Season each short rib with salt and coat a large pot of oil. Bring to high heat and add the short ribs to the pan. Brown on each side, 2-3 minutes per side.
Remove short ribs and sauté onion, celery and carrots till lightly browned. Add the garlic and sauté for another 30 seconds till fragrant. Add in the tomato paste and stir for another 4-5 minutes. Add wine and scrape the bottom of the pan. Lower the heat and reduce the liquid till half remains. Return short ribs to the pan and add 2 cups of water. Add the bay leaves and cover. Place in the oven for 3 hours. Check it occasionally to add more water if needed. For the last half hour remove lid. Let cook and pull meat apart with two forks. Add in liquid from the meat till wet, but not dripping. Reserve.

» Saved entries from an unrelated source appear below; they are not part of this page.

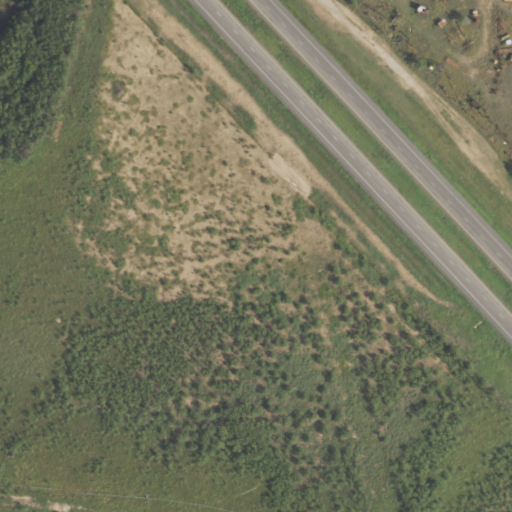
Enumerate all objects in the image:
road: (387, 135)
road: (362, 158)
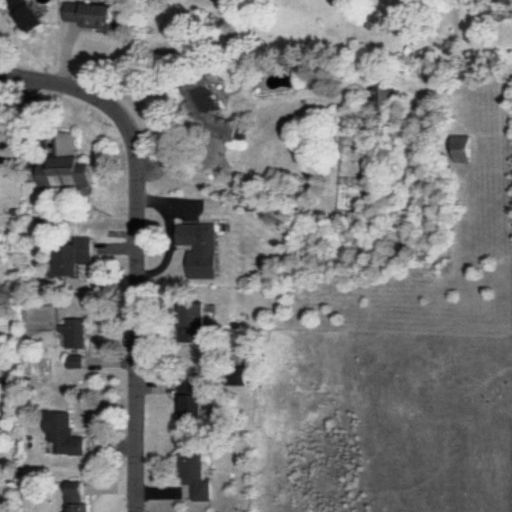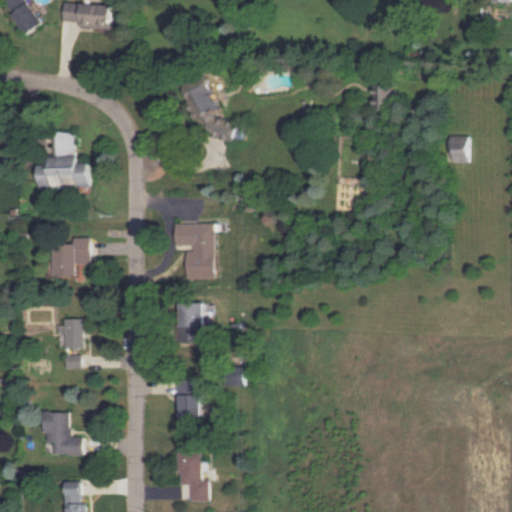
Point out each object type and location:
building: (500, 0)
building: (25, 14)
building: (91, 14)
building: (384, 96)
building: (210, 108)
building: (461, 148)
building: (4, 154)
building: (66, 165)
road: (141, 244)
building: (200, 248)
building: (73, 255)
building: (194, 321)
building: (77, 332)
building: (76, 361)
building: (237, 374)
building: (193, 398)
building: (65, 433)
building: (196, 474)
building: (77, 496)
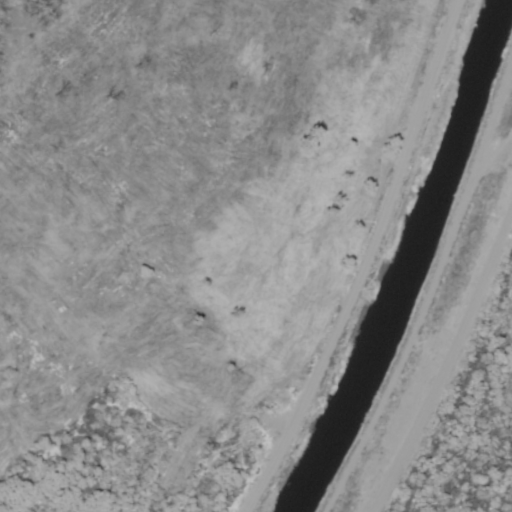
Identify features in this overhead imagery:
road: (362, 262)
road: (446, 362)
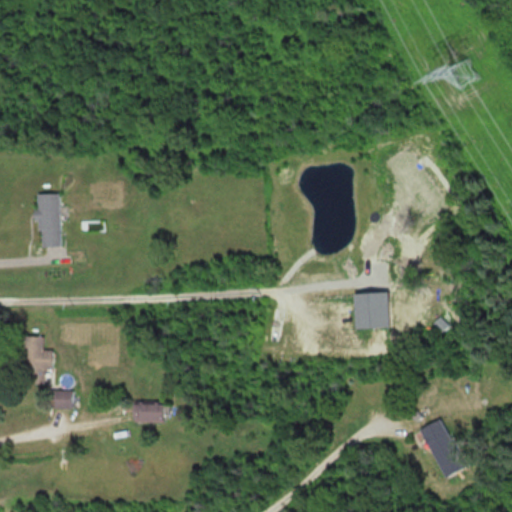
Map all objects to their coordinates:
park: (250, 64)
power tower: (467, 76)
building: (50, 219)
road: (145, 301)
building: (36, 359)
building: (63, 398)
building: (151, 411)
road: (35, 440)
building: (444, 447)
road: (318, 465)
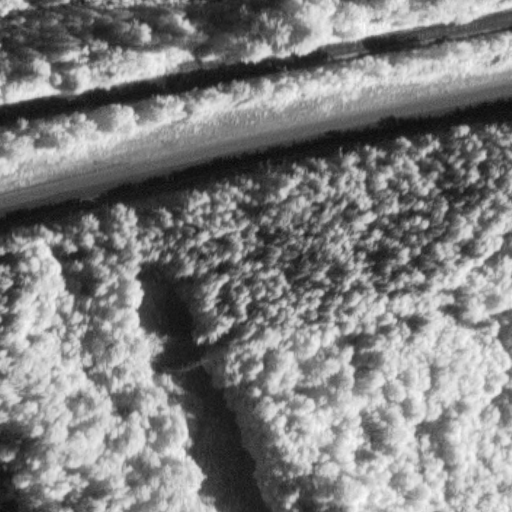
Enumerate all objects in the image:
river: (119, 13)
railway: (255, 65)
road: (255, 148)
park: (507, 232)
power tower: (171, 365)
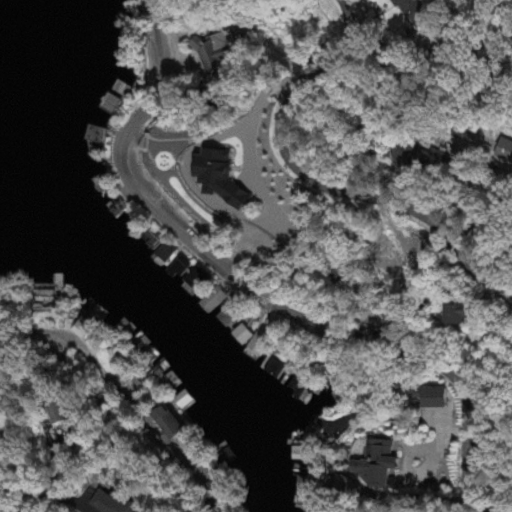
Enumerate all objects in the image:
road: (500, 11)
building: (414, 13)
building: (505, 152)
building: (422, 159)
building: (224, 179)
road: (320, 183)
road: (270, 225)
road: (252, 291)
building: (454, 316)
building: (84, 330)
building: (240, 336)
building: (431, 399)
road: (73, 406)
building: (72, 416)
building: (164, 424)
building: (300, 455)
building: (380, 466)
road: (35, 502)
building: (123, 504)
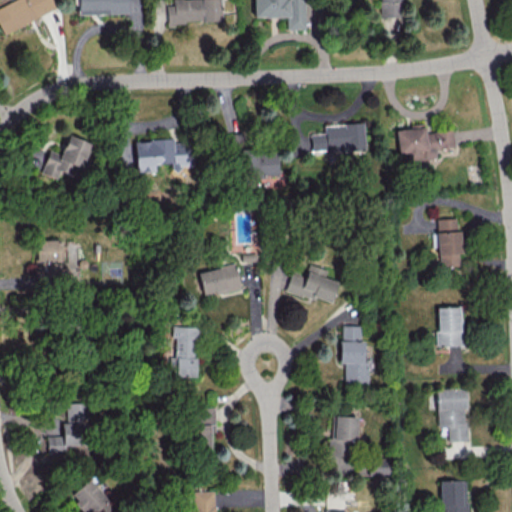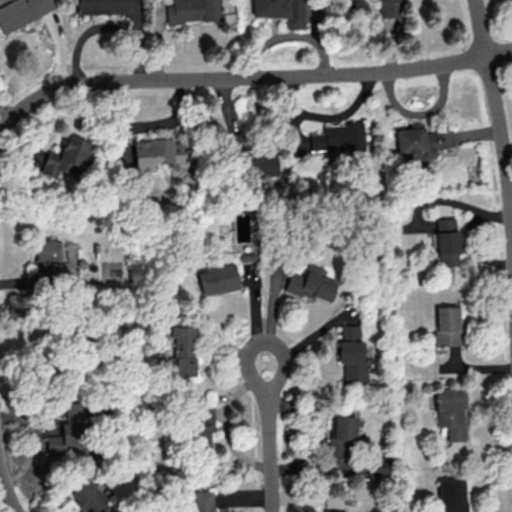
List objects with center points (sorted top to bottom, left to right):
building: (101, 6)
building: (389, 8)
building: (192, 10)
building: (21, 11)
building: (281, 11)
road: (102, 26)
road: (283, 74)
road: (495, 108)
building: (337, 137)
building: (421, 141)
building: (161, 153)
building: (65, 158)
building: (259, 162)
building: (447, 241)
building: (217, 279)
building: (311, 283)
road: (4, 290)
building: (447, 325)
road: (263, 339)
building: (183, 349)
building: (353, 354)
building: (450, 412)
building: (200, 426)
building: (68, 429)
road: (269, 456)
building: (452, 495)
building: (88, 496)
building: (200, 501)
building: (331, 510)
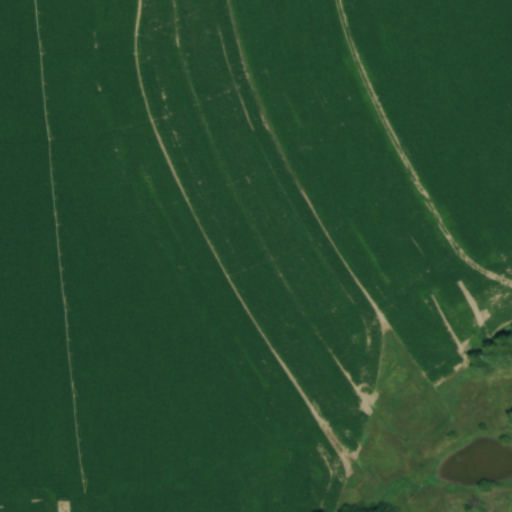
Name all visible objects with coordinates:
building: (286, 139)
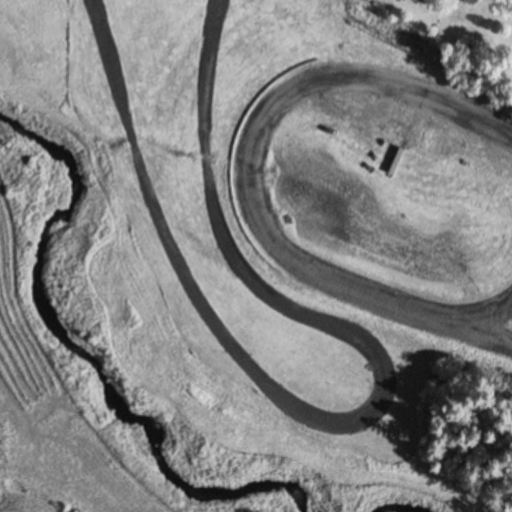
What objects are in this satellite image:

Preheat oven to 400 degrees Fahrenheit. Grease mini muffin pan line with spray.
In a large bowl, mix together corn meal, flour, sugar, baking powder and salt. Add egg, oil and milk. Sir to combine and pour in muffin tin.
Bake for 10 to 15 minutes, or until a toothpick inserted into a muffin comes out clean.
To assemble: When cool, carefully cut out an indent in the middle of each muffin. fill with about a teaspoon of short ribs and top with a small dollop of cranberry sauce. Cover pan and place in a 300 degree oven for about 5-10 minutes before serving. Serve warm.
Double Stuffed Mini Baked Potatoes with Beorows
2 Lbs. of Red Potatoes
2 Tbs. Earth Balance
4 Tbs. Almond Milk or Soy Milk, unsweetened
1 Package of JoBurg Boerows, cut on a bias
1 Container of Tofutti Sour Cream
2 Scallions, cut on a bias, green parts only
Preheat oven to 400 degree Fahrenheit.
Put potatoes in a large pot, cover completely with water and 1/2 tsp salt. Bring to a boil. Boil until fork tender (about 8-10 minutes). Drain the potatoes and let cool. Cut each potato in half crosswise. Carefully use a small melon baller to scoop out the center of each potato. Be sure to leave about a 1/4-inch thick shell.
Place the scooped potato pulp in a pot and place on stove. Add the soy/almond milk and earth balance and stir till fully melted and incorporated.
Line boerows on a parchment lined baking sheet and bake for 10 minutes until browned.
Scoop mashed potatoes into each potato half, top with a piece of sausage, a dollop of Tofutti sour cream and sprinkle with scallions. Serve warm.